I understand what posters are saying about crushing children at such a young age. I can see the problem with not be "picked" for grammar school if you are keen.
My DD is in year 6. She goes to a rather genteel CofE school. Daffodils in the church yard, duck pond, prefects, house system, middle class catchment, etc.
Being at the top of the class is not so much fun for her. The fact that she "knows everything" immediately has not gone unnoticed by her classmates. Quite a few take it personally. They get their digs in. They get their digs in every. single. day.
If she tries to hang back, the teachers tell her off for not trying. If she tries to join in the sports and be "one of the gang," she isn't picked by teachers because other kids need their chance to shine. She misses most play times because teachers have her running errands and doing special jobs all the time. This further irritates her classmates. She would actually like to be playing outside instead.
She spends a lot of her time in the classroom helping other kids, which is fine on the face of it. But it further reinforces that she is "different." Some times the classmates she has been told to help feel humiliated to have another child trying to teach them. They can't retaliate on the teacher whose idea it was, but they can lash out at DD who would never have presumed in the first place.
Things were fine in infants. She started to seem ahead in year 4, but not wildly so.

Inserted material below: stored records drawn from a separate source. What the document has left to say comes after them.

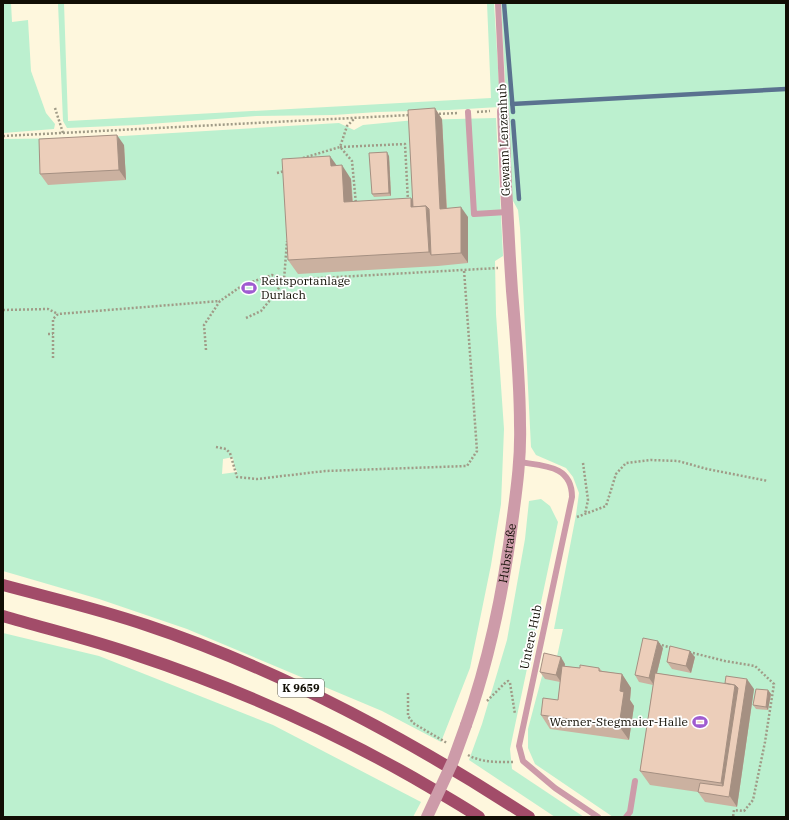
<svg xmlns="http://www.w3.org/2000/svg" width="789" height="820" viewBox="0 0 789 820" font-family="'IBM Plex Serif',serif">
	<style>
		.green { fill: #bcf0cf; fill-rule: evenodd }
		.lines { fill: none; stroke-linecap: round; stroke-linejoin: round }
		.stream { stroke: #5a728f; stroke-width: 4.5 }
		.path { stroke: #a09b87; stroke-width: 2.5; stroke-dasharray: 2 2; stroke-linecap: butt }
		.lane { stroke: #cd9ba9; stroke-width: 6 }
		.street { stroke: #cd9ba9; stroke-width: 12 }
		.primary { stroke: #a24c69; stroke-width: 12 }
		.street-bridge { stroke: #cd9ba9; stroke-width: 12 }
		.wall { fill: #cbb1a0 }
		.shaded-wall { fill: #a59082 }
		.building { fill: #ecceba; stroke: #a59082 }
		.labels { text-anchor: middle; stroke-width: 3.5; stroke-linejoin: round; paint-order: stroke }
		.shield { fill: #fff; stroke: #58564f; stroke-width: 1 }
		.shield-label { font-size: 11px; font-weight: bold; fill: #110e04 }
		.street-label { font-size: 12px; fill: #110e04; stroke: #fff }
		.poi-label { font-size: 12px; fill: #110e04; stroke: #fff; text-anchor: start }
	</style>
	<rect width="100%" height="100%" fill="#fef7dd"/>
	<g class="green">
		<polygon points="3,3 11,3 12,22 28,20 31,71 46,113 55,124 54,129 3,133"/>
		<polygon points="58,3 64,3 68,121 491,98 487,3 494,3 500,100 499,107 449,110 377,112 334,115 256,116 136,125 67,128 63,121"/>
		<polygon points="501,3 786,3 786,817 613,817 535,764 528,748 528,729 546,661 556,661 563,629 554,629 576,515 579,493 573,477 566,468 536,455 531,447 520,228 518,210 512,199 507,118"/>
		<path d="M496 118 503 256 495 261 496 314 504 429 501 504 491 565 470 668 441 742 382 711 187 629 99 599 3 571V139L89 138 339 123 354 130 363 125 415 120ZM233 457 234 465 237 472 222 474 223 459Z"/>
		<polygon points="541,499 550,506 558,522 510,749 512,769 584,817 555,817 469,760 482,724 507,640 525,539 529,501"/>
		<polygon points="3,633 99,656 273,725 421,802 413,817 3,817"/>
	</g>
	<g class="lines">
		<g class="stream">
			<polyline points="504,3 513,112"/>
			<polyline points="512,104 786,89"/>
			<polyline points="513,121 519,199"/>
		</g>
		<g class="path">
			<polyline points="55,108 63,133"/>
			<polyline points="477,112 490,111"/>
			<polyline points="435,114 458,113"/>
			<polyline points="3,136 410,115"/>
			<polyline points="340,147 405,144 408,201"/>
			<polyline points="341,148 352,161 356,204"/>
			<polyline points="303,158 340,147 347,126 355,118"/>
			<polyline points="277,173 285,171"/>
			<polyline points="3,310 48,309 58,314"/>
			<polyline points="246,318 261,311 275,294 284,280 498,268"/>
			<polyline points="48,334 53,334"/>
			<polyline points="206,350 204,325 220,301 243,285 272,275 284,280 287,241"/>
			<polyline points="53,358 53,319 58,314 220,301"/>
			<polyline points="216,447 226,449 230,453 237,477 257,479 325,471 467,466 477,451 464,270"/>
			<polyline points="583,463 588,500 585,514"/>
			<polyline points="577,517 606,506 616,474 626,463 651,460 678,461 707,469 768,481"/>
			<polyline points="658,644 672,648"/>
			<polyline points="689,652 725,661 755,666 774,684 765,742 753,800 744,811 734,810 733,817"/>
			<polyline points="408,693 408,716 413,723 447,743"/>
			<polyline points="487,701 506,682 508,681 510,683 515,714"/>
			<path d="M468 755C482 763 500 762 514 762"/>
		</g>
		<g class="lane">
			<polyline points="498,3 503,111"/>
			<polyline points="468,112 474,214 507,212"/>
			<path d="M519 462C544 466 572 465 572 497L519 746 523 761 555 788 598 817"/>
			<polyline points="626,817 630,812 635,781"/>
		</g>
		<path class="street" id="s1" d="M466 725C490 658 504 587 513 516 517 486 521 456 520 425 520 381 516 336 512 291 508 231 505 171 503 111"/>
		<g class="primary">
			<path d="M3 585C51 598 99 609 146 625 282 670 409 739 529 817"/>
			<path d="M3 616C47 629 93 640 136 655 233 687 326 728 414 778 436 791 458 803 479 817"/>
		</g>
		<polyline class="street-bridge" points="427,817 453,761 466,725"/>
	</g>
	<g class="wall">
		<polygon points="442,119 447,208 468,217 468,263 438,266 298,274 288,260 336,165 351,179 353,201 413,201"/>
		<polygon points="124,145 126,180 48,185 40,174"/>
		<polygon points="389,156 391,196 374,197 372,194"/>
		<polygon points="663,648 657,673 754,689 737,807 705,802 698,792 650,785 640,771 653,685 639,682 635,675"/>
		<polygon points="695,657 691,673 672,669 667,662"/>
		<polygon points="565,664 565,666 580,668 599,668 602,671 622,674 631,688 630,700 634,706 629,740 550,729 541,715 558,700 560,682 545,679 540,672"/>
		<polygon points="768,690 771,694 768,710 756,709 753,705"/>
	</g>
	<g class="shaded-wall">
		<polygon points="435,108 442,119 447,219 440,209"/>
		<polygon points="117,135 124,145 126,180 119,170"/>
		<polygon points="387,152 389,156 391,196 389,193"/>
		<polygon points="330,156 340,170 331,166"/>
		<polygon points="342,165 351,179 353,215 344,202"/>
		<polygon points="411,198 419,210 411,207"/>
		<polygon points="426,206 436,220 431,255 429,252"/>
		<polygon points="461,207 468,217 468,263 461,253"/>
		<polygon points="658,641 663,648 654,685 649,678"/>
		<polygon points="690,651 695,657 691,673 686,666"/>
		<polygon points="561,657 565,664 561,682 556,675"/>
		<polygon points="622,674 631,688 630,700 634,706 629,740 619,726 620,691"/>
		<polygon points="747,679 754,689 737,807 721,783 735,685"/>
		<polygon points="768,690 771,694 768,710 766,707"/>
	</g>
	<g class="building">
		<polygon points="435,108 440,209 461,207 461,253 431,255 429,209 426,206 413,207 408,110"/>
		<polygon points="117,135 119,170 40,174 39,139"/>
		<polygon points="387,152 389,193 372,194 369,153"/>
		<polygon points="330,156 331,166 342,165 344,202 411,198 411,207 426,206 429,252 288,260 282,159"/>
		<polygon points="643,638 658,641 649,678 635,675"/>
		<polygon points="670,646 690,651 686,666 667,662"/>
		<polygon points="544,653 561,657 556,675 540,672"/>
		<polygon points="580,665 599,668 599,671 622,674 620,691 624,692 619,726 541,715 543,698 558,700 562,666 580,668"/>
		<polygon points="655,673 735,685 721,783 640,771"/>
		<polygon points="726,676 747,679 729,797 698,792 700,783 723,786 738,688 735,685 725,683"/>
		<polygon points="756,689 768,690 766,707 753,705"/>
	</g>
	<defs>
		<g id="stadium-bare" transform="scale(1.2)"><path d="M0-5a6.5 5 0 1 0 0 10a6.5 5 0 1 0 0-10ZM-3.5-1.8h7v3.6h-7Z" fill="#9f5bd0" stroke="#fff" stroke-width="2.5" paint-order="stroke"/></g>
	</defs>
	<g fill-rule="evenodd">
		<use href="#stadium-bare" x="249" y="288"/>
		<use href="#stadium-bare" x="700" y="722"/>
	</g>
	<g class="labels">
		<rect class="shield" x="278" y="679" width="46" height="18" rx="3"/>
		<g class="shield-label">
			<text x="301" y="692">K 9659</text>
		</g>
		<g class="street-label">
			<text transform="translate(504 140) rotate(-92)" y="4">Gewann Lenzenhub</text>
			<text dy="4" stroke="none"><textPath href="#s1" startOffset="177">Hubstraße</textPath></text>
			<text transform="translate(531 637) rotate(-78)" y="4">Untere Hub</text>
		</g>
		<g class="poi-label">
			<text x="261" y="285">Reitsportanlage<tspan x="261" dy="14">Durlach</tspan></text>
			<text x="688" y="726" text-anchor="end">Werner-Stegmaier-Halle</text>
		</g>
	</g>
	<rect width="789" height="820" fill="none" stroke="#110e04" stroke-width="8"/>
</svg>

By the middle of year 5 the gap was widening. Now it's gaping. Our local comp doesn't stream at all year 7, and only for maths after that. I can only assume the trend would continue and the situation would worsen if we chose to send her to the local comp.
We've decided to send her to a selective private school. If there had been a local grammar school we would have gladly saved the swinging cost. What we really need is for DD to be considered "normal." We need her to be treated like a child because she is a child. She is emotionally and socially a child and needs to be seen and treated as such by her peers and teachers.